Прошлым летом Сашка умер.

Идут годы, Титов стоит в шапке-ушанке под перезрелой рябиной. Солнце, как кошмар: размытое, косматое, багровое, в дыму.

– Мне нужно нечто тонкое и отвлечённое, – сказал Керзум, входя в дом.

В доме звуков нет. Звуки можно пересчитать по пальцам.

Утром смотрел, как в полнеба расширяются пятна багрового, гаснут, и в синих тучах снова наступает ночь.

На коленке лежит тетрадка. Кот, проходя, сказал мя, жёлтый огонь вспыхнул в резных дырах туч и безостановочно покатился под небесную гору, рисуя тихие леса и озеро:

берёз жёлтых, красных осин и чёрных сосен.

Кровать, как нашкодивший ребёнок, задвинута в дальний угол.

Прожужжала муха.

– Пойдём бережком, иначе смерть, – сказал А. Ф.
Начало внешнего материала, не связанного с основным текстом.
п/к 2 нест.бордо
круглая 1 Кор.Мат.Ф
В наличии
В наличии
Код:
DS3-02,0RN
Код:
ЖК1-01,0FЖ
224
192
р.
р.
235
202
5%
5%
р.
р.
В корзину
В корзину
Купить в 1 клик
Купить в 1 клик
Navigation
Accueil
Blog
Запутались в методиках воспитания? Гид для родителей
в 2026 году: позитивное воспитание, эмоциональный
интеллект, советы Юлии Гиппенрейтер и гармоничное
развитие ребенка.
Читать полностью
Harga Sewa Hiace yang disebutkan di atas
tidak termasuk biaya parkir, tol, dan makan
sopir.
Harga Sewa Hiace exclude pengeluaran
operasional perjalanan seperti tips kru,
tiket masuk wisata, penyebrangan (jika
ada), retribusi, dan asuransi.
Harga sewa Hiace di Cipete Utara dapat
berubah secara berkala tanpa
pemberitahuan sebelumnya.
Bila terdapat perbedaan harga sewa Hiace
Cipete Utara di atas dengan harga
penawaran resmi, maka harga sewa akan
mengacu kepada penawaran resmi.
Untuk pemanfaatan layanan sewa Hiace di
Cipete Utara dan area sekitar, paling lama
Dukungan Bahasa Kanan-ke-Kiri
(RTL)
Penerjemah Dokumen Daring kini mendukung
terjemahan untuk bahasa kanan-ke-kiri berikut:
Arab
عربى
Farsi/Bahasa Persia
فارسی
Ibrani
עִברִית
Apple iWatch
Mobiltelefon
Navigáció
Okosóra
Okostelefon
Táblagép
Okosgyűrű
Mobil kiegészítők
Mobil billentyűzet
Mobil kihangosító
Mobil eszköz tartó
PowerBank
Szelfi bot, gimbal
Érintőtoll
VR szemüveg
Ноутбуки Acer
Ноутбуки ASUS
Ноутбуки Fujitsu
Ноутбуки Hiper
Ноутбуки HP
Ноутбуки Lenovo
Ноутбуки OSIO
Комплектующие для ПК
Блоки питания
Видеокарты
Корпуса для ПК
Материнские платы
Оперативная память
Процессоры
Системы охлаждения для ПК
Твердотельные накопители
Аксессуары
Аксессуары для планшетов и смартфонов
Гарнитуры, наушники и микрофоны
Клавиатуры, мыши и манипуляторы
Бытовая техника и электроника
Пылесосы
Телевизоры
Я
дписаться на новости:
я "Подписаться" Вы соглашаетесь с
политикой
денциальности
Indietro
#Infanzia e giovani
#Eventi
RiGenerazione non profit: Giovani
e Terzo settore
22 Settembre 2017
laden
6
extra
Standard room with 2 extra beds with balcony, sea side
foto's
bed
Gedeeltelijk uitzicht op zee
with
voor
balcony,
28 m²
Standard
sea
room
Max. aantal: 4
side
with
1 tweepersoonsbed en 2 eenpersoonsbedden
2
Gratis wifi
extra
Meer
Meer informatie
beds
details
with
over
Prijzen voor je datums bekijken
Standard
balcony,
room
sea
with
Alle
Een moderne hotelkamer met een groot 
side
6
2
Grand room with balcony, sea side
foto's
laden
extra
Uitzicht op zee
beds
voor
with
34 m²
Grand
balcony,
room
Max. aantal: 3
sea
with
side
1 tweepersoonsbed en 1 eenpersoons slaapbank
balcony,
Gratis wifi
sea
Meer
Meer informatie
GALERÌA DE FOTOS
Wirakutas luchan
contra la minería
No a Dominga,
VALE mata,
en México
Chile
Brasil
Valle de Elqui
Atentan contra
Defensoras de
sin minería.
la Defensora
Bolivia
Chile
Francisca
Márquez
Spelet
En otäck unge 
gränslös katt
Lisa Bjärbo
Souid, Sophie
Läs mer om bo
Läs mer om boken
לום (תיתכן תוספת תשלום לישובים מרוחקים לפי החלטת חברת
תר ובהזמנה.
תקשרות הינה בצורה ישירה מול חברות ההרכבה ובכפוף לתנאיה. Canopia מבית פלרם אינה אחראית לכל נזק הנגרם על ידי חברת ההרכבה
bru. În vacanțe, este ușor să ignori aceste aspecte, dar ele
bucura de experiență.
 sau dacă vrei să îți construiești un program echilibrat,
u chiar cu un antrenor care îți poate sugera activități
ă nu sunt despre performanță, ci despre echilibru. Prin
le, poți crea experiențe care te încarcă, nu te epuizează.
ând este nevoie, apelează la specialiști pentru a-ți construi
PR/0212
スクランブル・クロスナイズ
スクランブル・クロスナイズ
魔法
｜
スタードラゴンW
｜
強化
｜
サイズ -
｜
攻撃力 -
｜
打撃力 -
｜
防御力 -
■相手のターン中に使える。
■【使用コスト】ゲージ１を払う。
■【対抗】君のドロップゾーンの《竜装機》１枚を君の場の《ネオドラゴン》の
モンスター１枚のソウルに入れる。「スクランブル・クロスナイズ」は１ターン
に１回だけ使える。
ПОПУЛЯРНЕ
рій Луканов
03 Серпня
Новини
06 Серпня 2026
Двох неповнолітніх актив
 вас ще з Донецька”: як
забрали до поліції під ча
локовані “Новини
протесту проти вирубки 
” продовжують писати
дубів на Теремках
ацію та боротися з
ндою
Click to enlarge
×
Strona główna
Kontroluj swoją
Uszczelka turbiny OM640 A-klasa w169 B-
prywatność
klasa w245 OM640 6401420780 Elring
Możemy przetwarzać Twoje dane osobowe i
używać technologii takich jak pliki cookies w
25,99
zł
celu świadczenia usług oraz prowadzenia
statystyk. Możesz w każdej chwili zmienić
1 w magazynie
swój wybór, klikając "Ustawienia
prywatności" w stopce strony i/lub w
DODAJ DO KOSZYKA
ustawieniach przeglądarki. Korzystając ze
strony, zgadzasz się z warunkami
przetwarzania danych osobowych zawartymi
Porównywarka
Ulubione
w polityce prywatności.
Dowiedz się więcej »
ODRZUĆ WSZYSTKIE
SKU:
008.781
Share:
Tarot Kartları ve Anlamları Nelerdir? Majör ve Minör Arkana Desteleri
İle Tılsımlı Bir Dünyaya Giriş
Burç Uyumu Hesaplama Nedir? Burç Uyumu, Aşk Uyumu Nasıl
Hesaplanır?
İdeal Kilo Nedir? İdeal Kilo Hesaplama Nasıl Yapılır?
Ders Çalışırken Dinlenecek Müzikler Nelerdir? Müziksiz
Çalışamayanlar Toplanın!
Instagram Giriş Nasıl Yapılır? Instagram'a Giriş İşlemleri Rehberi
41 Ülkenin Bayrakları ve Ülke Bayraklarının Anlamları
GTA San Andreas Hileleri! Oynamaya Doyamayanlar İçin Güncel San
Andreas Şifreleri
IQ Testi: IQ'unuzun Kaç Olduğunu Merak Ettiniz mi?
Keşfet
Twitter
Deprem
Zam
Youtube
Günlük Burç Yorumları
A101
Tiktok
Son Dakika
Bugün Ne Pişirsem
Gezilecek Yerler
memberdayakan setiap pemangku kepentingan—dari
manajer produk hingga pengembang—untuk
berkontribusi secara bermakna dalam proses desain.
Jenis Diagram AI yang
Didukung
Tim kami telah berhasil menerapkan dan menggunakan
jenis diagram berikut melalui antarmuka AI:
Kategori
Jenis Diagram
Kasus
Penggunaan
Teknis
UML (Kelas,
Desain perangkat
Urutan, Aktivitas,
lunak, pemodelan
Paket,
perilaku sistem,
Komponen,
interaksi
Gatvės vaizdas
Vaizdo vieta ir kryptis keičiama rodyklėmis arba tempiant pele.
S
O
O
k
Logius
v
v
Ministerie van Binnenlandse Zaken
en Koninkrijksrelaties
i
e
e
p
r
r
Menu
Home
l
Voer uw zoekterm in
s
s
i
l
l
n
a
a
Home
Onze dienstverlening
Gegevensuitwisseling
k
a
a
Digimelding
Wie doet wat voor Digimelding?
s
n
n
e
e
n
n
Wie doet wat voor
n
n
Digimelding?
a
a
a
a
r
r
Люди с головами, как обугленные деревья. Бледные, восковые, лысые. Не сменяющие, а изменяющиеся одно в другое, с вытянутыми губами, безглазы, огромными лбами, мёртвые-живые радовались и уже брали за горло, и один выходил из-за спины другого и останавливался, и говорил: «Я здесь! И ты никуда не денешься от меня».

– Кто-то из них шёл рядом. Он что-то нёс, или я что-то нёс – как Ленин на субботнике. Начал нарастать ужас от присутствия «этого» рядом. Смотрю в твою сторону – горит огонёк у тебя. Зову, а ты молчишь. Бегу к тебе, вырываюсь, а дорога удлиняется до бесконечности.

Он пришёл с искажённым лицом, тяжело дышал, дрожал, в поту.

– Сейчас отпустит и больше не вернётся.

Отпустили.

Ходит по берегу. В песке растёт дикий овёс.

– Скоро пойдём ставить сетки. Соль есть, а рыбу добудем.

Приехал Василий, рассказывает: просыпаюсь – стоят:

– Кто ты? – Никто. – А кто ты? – И я никто. – А что вокруг? – И это тоже никто. – А кто – никто. – И это тоже никто. (Но я не сплю ведь, если лежу. А они тут ночами: – Ага!) – Ты никто. – А вы кто? – Мы тоже никто. – А чего есть? – Того нет. А чего нет, того тоже нет. – Долго они так мужику голову морочили.

– А конюхом там была баба. Выпили. Ну да раздевайся.

Разделась. А там съёмочки, тряпочки, ниточки. Он взял ножиком да разрезал. Но я о другом…

«Женщина может простить мужчине зло, которое он ей причинил, но жертв, которые он ей принёс, она не прощает». Сомерсет Моэм, Луна и грош.

Луна над озером, свечка на подоконнике, Неупиваемая Чаша под подушкой.

Художник с этюдником у лодки.

– Вот, он привезёт из деревни нетленку. А ты – набитый кашей желудок, мешок пересоленной рыбы и мешочек сухих грибов.

– Правильно, мы тоже раньше писали.

Вычеркнул всё, что мешает писательству. Вычеркнул всё, – и себя.

 

Пошлейший, плоский, образованный и скучный ментор Гёте.

Художники погасили свет.

Этна просыпается, ёжик бешенствует, радуги стоят в небе, и из всей свистопляски остаётся один вопрос – веры.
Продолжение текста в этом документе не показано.